Data in this exercise:

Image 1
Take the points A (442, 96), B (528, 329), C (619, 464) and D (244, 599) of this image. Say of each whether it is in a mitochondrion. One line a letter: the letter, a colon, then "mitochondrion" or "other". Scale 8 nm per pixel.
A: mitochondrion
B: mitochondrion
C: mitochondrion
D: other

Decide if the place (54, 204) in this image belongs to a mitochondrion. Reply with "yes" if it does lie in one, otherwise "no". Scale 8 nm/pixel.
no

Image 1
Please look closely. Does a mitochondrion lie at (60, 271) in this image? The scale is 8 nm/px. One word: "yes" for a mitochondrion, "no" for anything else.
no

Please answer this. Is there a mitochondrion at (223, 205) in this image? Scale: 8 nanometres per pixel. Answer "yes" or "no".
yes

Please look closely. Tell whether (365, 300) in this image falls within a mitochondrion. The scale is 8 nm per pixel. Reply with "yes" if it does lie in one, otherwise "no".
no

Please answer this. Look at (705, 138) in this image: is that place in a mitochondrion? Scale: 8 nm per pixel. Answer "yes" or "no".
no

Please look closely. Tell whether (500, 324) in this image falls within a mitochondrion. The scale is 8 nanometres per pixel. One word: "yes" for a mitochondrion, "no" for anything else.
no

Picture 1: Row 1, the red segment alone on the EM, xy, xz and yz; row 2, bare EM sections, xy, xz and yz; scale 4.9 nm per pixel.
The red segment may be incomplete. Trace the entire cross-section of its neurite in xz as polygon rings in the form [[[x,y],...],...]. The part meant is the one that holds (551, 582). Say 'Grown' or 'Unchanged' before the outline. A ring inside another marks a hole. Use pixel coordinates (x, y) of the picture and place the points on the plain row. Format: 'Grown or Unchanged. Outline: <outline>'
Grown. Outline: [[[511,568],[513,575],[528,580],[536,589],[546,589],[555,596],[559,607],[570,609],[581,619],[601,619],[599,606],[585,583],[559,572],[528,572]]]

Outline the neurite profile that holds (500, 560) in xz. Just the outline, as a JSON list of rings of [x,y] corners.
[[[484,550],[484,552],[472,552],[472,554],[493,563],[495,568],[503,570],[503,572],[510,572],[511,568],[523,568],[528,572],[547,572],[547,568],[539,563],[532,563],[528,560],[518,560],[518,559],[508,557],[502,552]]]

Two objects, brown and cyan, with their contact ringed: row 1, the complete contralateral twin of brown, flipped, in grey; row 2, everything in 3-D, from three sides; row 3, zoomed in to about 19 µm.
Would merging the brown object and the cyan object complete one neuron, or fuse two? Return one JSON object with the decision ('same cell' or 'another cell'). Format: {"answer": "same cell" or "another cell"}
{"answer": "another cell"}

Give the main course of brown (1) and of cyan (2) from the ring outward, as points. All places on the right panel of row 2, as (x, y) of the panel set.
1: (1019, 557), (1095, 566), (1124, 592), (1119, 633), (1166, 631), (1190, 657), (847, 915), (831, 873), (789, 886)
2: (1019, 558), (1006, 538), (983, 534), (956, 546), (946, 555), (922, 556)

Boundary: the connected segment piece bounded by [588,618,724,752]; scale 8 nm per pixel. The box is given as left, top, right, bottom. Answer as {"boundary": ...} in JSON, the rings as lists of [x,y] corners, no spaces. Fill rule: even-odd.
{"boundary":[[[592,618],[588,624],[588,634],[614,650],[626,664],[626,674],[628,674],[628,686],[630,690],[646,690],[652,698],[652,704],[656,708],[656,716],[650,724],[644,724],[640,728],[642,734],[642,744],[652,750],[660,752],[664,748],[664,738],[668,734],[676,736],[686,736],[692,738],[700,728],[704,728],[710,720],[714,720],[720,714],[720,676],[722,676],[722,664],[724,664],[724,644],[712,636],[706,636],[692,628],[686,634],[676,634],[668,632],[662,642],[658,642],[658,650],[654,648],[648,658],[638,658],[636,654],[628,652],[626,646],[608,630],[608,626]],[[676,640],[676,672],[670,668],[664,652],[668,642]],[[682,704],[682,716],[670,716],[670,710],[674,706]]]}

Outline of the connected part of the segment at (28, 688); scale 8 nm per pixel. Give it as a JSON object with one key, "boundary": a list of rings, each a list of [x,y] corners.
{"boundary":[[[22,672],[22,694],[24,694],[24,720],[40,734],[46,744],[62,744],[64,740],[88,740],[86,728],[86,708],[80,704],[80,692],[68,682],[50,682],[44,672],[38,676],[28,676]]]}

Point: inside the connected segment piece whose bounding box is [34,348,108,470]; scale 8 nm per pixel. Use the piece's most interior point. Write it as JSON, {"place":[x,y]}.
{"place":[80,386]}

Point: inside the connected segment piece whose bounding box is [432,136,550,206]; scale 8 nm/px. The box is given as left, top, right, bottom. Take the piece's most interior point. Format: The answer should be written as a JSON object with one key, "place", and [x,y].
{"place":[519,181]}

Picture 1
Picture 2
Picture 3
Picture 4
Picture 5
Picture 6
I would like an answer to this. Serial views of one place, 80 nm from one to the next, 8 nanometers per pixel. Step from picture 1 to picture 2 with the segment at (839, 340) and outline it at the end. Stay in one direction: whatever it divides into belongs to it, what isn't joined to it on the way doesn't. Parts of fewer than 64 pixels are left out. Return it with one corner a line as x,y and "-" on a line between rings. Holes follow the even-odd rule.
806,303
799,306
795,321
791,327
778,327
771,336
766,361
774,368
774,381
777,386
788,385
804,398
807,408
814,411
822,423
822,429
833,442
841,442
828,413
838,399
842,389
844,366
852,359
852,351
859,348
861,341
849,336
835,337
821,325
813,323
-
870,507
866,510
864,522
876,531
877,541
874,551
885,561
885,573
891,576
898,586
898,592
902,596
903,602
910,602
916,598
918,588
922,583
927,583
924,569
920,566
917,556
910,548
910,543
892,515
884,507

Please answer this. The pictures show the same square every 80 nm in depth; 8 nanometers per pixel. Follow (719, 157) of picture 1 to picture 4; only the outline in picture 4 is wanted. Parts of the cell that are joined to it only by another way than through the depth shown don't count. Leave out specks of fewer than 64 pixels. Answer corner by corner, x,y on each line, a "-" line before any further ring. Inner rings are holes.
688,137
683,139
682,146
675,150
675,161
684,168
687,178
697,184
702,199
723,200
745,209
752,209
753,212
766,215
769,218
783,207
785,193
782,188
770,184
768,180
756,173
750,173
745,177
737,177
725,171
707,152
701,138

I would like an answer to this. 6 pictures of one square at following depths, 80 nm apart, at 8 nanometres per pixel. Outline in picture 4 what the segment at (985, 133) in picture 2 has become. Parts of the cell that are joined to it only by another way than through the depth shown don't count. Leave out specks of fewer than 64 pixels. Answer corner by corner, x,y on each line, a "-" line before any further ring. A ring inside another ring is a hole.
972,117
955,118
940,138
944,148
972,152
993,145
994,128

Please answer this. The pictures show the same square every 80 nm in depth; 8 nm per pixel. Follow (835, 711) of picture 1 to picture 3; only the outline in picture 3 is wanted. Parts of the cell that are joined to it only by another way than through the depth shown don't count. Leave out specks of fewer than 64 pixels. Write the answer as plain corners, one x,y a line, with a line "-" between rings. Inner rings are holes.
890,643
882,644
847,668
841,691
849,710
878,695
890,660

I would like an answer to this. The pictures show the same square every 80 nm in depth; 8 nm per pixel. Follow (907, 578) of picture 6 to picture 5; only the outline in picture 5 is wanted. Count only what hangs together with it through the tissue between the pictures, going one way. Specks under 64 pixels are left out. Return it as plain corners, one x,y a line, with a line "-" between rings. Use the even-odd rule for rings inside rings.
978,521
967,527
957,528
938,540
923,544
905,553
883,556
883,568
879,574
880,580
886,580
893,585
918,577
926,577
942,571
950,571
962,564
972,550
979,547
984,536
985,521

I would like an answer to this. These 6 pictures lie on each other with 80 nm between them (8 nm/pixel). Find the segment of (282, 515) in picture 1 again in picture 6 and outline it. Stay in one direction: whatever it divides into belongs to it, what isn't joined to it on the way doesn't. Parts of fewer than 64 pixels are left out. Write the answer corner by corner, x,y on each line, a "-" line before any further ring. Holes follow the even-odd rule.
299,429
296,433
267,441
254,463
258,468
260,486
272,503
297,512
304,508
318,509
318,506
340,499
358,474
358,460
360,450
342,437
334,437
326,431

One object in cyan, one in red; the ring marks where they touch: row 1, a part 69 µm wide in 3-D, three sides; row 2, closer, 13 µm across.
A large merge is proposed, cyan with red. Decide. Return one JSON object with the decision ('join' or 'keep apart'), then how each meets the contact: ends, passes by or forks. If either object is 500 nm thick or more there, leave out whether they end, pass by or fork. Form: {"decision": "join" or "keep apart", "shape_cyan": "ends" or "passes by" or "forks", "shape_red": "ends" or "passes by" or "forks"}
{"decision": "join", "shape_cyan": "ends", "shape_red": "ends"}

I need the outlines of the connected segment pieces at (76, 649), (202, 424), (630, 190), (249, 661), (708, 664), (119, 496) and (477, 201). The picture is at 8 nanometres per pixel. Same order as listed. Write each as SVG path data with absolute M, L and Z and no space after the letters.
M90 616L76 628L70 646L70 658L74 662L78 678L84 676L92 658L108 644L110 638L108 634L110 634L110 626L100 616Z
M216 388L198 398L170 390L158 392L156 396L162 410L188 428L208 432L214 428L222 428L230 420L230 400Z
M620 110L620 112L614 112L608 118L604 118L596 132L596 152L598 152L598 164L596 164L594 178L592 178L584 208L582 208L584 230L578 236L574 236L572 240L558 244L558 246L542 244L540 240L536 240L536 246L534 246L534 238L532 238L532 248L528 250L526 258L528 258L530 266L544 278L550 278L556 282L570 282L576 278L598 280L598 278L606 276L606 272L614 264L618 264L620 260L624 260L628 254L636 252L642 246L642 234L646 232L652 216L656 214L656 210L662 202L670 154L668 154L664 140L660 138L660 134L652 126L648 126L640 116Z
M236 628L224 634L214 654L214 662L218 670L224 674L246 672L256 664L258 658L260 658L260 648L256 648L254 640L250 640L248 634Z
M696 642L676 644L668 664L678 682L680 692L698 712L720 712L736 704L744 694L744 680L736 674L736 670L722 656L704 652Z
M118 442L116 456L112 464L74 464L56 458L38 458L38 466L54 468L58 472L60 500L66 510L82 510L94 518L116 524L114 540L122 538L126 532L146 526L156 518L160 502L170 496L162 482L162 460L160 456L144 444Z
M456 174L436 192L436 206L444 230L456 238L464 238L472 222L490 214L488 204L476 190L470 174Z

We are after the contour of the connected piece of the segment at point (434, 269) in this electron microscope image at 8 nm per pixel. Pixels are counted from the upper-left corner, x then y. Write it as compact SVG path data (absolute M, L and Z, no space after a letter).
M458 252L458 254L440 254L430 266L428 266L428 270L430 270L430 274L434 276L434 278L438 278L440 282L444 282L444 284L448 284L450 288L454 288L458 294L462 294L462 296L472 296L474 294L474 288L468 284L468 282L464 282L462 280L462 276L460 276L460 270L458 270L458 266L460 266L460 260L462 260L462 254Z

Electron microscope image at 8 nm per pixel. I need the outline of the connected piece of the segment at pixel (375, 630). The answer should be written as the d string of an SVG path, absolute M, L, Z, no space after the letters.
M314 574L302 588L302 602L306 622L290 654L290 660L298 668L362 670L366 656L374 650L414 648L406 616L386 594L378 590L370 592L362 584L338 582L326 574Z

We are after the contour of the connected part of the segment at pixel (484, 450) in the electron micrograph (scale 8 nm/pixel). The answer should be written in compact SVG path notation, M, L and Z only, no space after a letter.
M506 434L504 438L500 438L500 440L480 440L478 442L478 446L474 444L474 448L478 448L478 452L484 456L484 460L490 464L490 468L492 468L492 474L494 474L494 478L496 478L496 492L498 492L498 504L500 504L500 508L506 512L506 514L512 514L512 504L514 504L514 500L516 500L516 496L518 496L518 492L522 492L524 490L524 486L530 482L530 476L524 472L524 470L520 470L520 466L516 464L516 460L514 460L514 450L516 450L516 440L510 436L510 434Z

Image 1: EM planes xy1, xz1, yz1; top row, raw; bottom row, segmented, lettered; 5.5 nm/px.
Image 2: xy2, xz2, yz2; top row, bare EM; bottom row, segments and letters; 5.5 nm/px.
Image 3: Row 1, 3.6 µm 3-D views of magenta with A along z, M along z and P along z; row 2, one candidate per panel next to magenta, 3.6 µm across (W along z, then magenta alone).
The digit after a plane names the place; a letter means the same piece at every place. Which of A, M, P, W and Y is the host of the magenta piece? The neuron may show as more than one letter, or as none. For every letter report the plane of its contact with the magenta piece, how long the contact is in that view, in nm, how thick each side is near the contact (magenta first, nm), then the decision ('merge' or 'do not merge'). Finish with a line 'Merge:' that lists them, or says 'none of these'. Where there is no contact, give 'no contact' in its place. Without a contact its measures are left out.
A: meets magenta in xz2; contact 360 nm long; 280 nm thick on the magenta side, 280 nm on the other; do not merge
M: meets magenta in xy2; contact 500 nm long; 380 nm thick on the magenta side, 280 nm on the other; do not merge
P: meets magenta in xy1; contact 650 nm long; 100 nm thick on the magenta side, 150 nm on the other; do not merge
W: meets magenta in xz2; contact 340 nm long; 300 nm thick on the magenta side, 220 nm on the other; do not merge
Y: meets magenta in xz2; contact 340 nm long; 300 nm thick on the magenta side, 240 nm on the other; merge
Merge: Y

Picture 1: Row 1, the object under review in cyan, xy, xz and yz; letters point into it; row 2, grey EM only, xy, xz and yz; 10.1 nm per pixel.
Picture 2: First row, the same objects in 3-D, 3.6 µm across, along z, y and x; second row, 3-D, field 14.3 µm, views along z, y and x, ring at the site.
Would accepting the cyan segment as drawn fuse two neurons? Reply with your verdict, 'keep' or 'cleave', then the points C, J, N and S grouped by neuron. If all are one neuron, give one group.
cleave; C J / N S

Task to carry out:
All lines above between those holding "Outline the neurite" and "Two objects, brown", inclusive, must be set down unchanged, and no other line may be included.

Answer for this exercise:
Outline the neurite profile that holds (500, 560) in xz. Just the outline, as a JSON list of rings of [x,y] corners.
[[[484,550],[484,552],[472,552],[472,554],[493,563],[495,568],[503,570],[503,572],[510,572],[511,568],[523,568],[528,572],[547,572],[547,568],[539,563],[532,563],[528,560],[518,560],[518,559],[508,557],[502,552]]]

Two objects, brown and cyan, with their contact ringed: row 1, the complete contralateral twin of brown, flipped, in grey; row 2, everything in 3-D, from three sides; row 3, zoomed in to about 19 µm.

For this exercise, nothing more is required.